“17歳の肖像” ★★☆
AN EDUCATION
(2009年イギリス映画)

監督:ロネ・シェルフィグ
原作:リン・バーバー
脚本:ニック・ホーンビィ
出演:
キャリー・マリガン
、ピーター・サースガード、ドミニク・クーパー、ロザムンド・パイク、アルフレッド・モリナ、カーラ・セイモア、エマ・トンプソン

 

英国の人気記者リン・バーバーの回想録を基に、ベストセラー作家のニック・ホーンビィが脚本を手掛けた青春映画とのこと。

1961年、ロンドン郊外の街に住む高校生ジェニーの、16歳から17歳にかけた時期における年上の男性との恋愛経験を描くストーリィ。

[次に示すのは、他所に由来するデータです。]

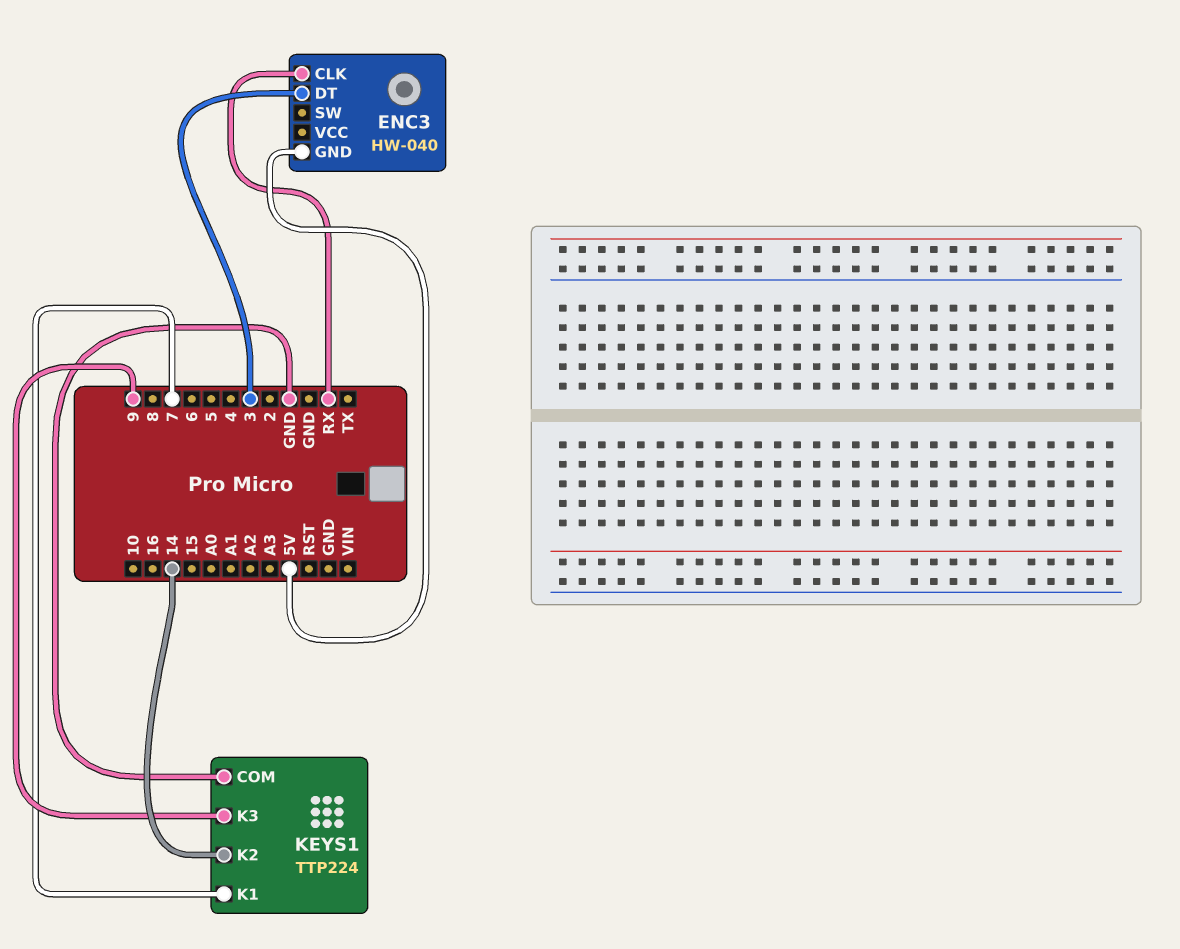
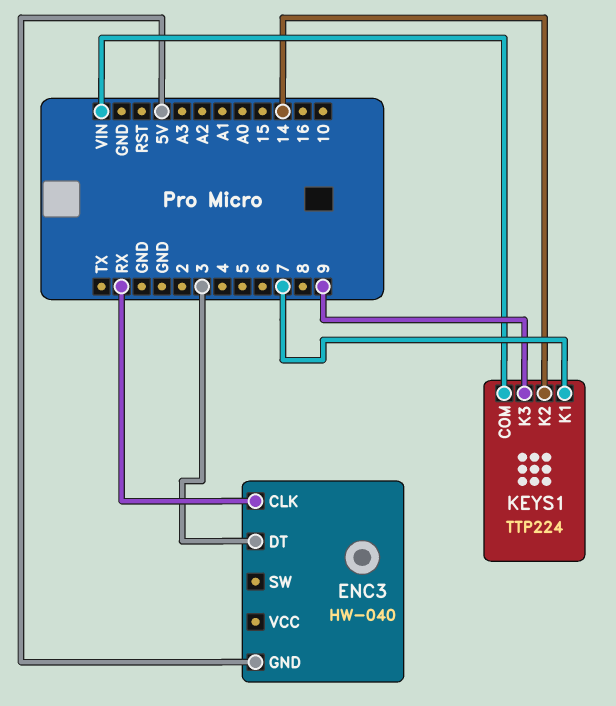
KEYS1 pin COM: GND -> VIN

ジェニーは美人で成績優秀な女子学生。目標はオックスフォードへの進学。
でもそれは、頑迷な父親の一方的な押し付けらしい。ではオックスフォード進学についてどんな目的があるのかというと、その後の道を何ら父親は描けていないらしい。単にいい男をみつけることができる、という程度。
そんな日々にうんざりしつつあるジェニーが大雨の日、偶然知り合ったのはディヴィッドという大人の男性。
そのデイヴィッド、母親や娘の言うことなど聞き入れもしない父親を見事に手玉にとって懐柔し、親の許可の下にジェニーを音楽会、ナイトクラブ、オークション、ドッグレース等々いろいろな場所に連れ出してくれる。
そんなディヴィッドに魅了されたジェニーは、学業が意味ないように思われる一方、ディヴィッドとの恋愛に夢中になり・・・・

17歳という年頃、そんな危うい、あるいは色々な夢を見る時期なのでしょうか。
ごく普通の女高生、美しく着飾ることを覚えた娘、恋する女、蛹が蝶に変わるように様々な姿を見せる。
瑞々しく、愛らしく、一方痛ましくも感じられる。そんなジェニーを演じるキャリー・マリガンが、実に見応えあり。

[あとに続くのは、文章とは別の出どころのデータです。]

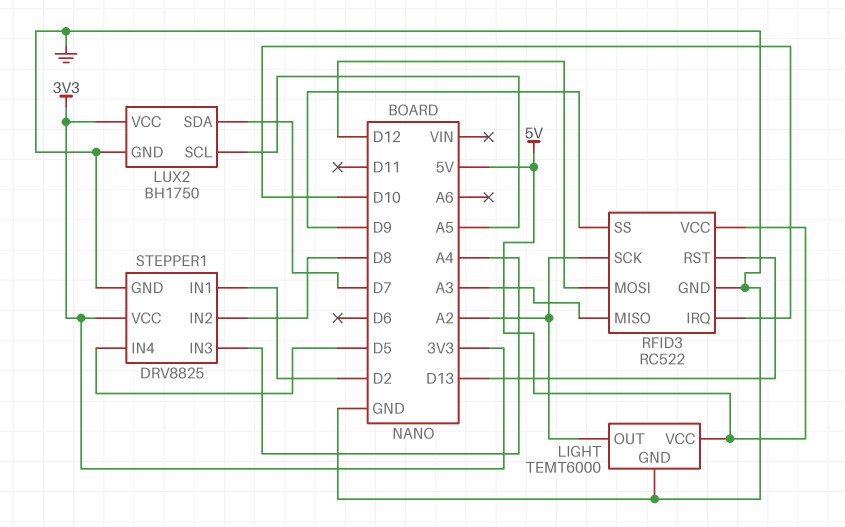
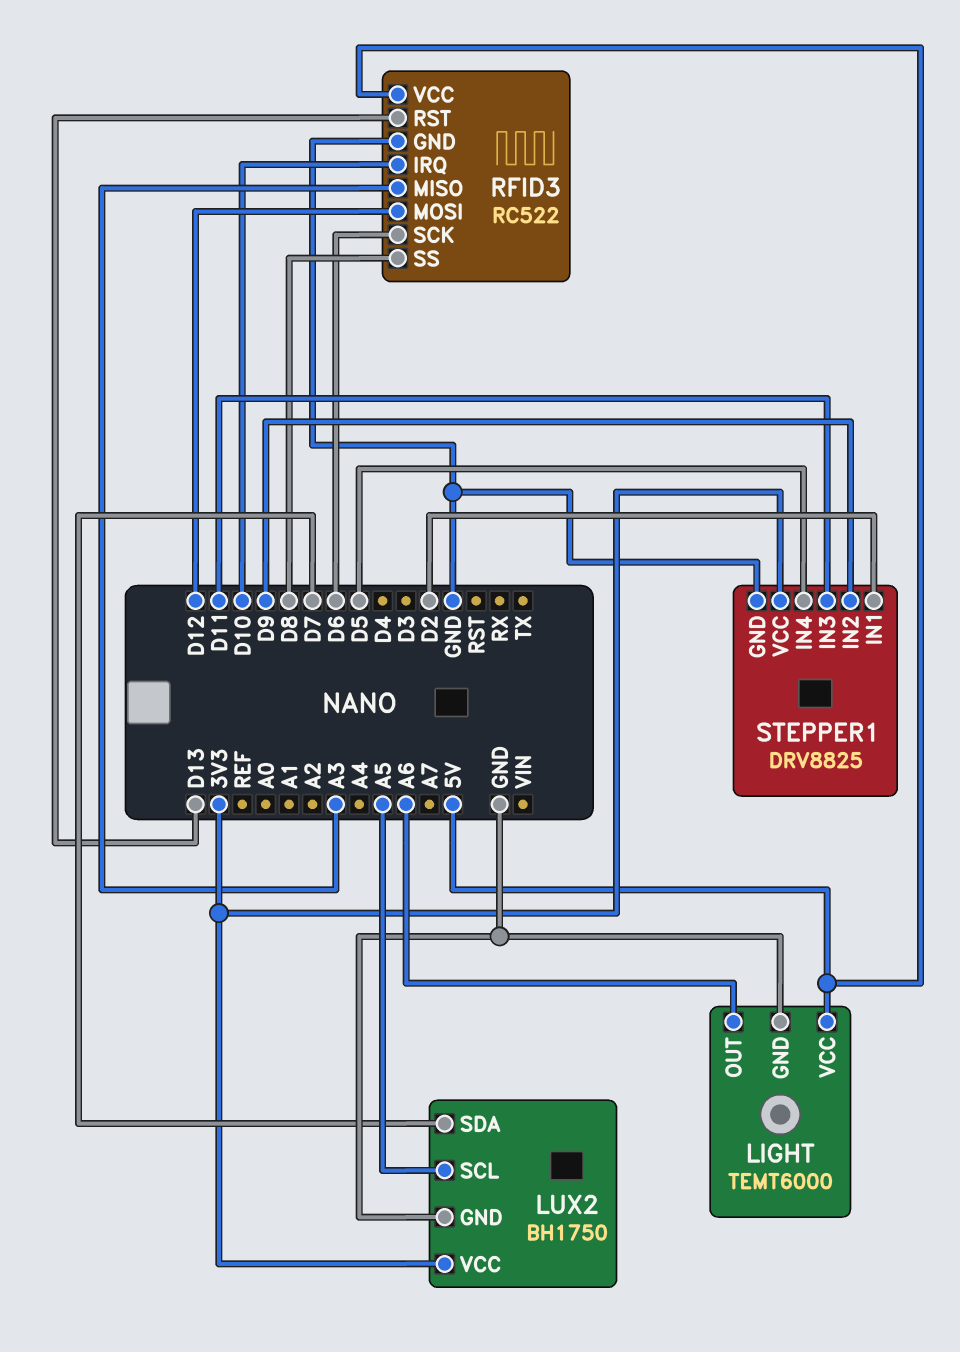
LIGHT pin OUT: A2 -> A6
RFID3 pin SCK: A2 -> D6
RFID3 pin SS: D9 -> D8
STEPPER1 pin IN2: D8 -> D9
STEPPER1 pin IN3: A4 -> D11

この映画で何より素晴らしいと思うのは、一旦道を踏み外した観のあるジェニーがそのままズルズルと行くことなく、自分自身の力で再び自分の歩むべき道を取り戻すところ。
そこには、人生の苦さを経験し、学ぶこと・学ぶ時間を持つ意義を掴みとり、堂々と助けを求める勇気をもつ、凛とした若い女性の姿があります。

最近読んだばかりの姫野カオルコ「リアル・シンデレラ」をふと思い出し、ジェニーが惹かれたのは“シンデレラ”の夢に過ぎなかった、しかしシンデレラでは幸せはつかめない、そのことをジェニーは学んだのだ、ということ。

苦さもあるストーリィですが、エンディングは素晴らしい。
ジェニー、それを演じたキャリー・マリガンの瑞々しさが余韻として残ります。